Two miles plus. Thirty-two football fields. Almost one and a half Golden Gate Bridges. Over 3,540 meters.
That’s the distance (2.2 miles to be exact) that — according to a report that came out in Great Britain’s The Globe and Mail last week — a Canadian sniper successfully picked off an Islamic State (ISIS) fighter in Iraq from.
While the prodigious special forces sharpshooter was never named, they did say that he was in Canada’s elite Joint Task Force 2. It also stated that the kill was verified by footage of it happening, although that tape has yet to be released to the public.
With such an extraordinary claim, together with a serious lack of hard evidence (the paper used anonymous “military” sources), the door remains wide open for esteemed skeptics — former skilled snipers themselves — to call the whole account into question.

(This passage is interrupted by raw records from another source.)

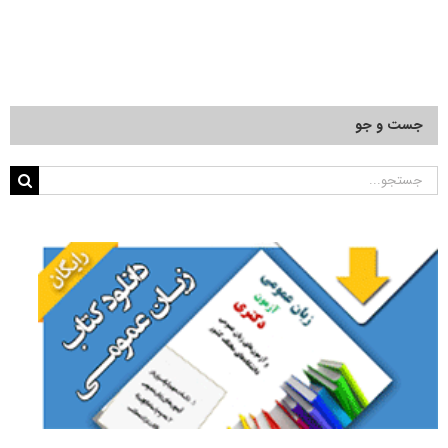
جست و جو
جستجو
برای: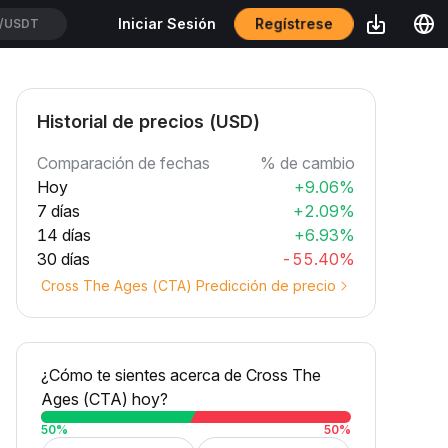
Regístrese
Iniciar Sesión
CXUSDT
Historial de precios (USD)
Comparación de fechas
% de cambio
Hoy
+9.06%
7 días
+2.09%
14 días
+6.93%
30 días
-55.40%
Cross The Ages (CTA) Predicción de precio
¿Cómo te sientes acerca de Cross The
Ages (CTA) hoy?
50
%
50
%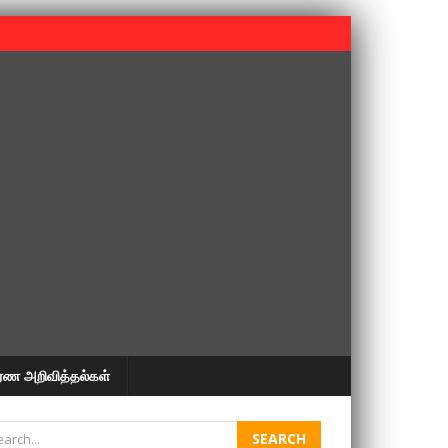
 பூபதி அவர்களின் 37வது ஆண்டு நினைவுநாள் நினைவேந்தல்.
ரண அறிவித்தல்கள்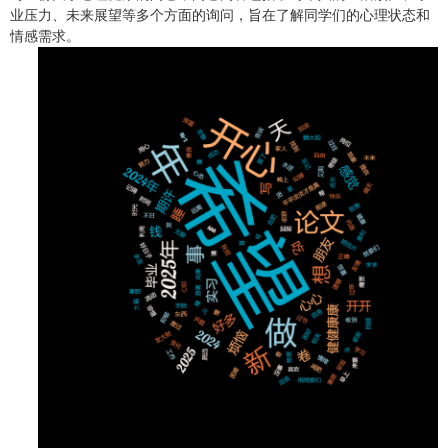
业压力、未来展望等多个方面的询问，旨在了解同学们的心理状态和
情感需求。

Three snipers, with multiple combat deployments/engagements, have all cast some serious doubt on this piece. https://t.co/XYOEBgOzkW
— Thomas Gibbons-Neff (@Tmgneff) June 22, 2017
More from Gibbons-Neff, via the Washington Post:
For the soldier to hit his target 3,540 meters (3,871 yards) he would need to account for every atmospheric factor available. Wind speed, temperature, barometric pressure, the bullets yaw and the rotation of the earth would all need to be considered before pulling the trigger. These variables, once harnessed from devices such as a handheld weather meter and potentially range-finding equipment on the gun, would then be processed through a ballistic calculator that would let the shooter make the necessary adjustments on the rifle’s scope.
The Canadian military has yet to confirm that someone — anyone — was killed in the operation.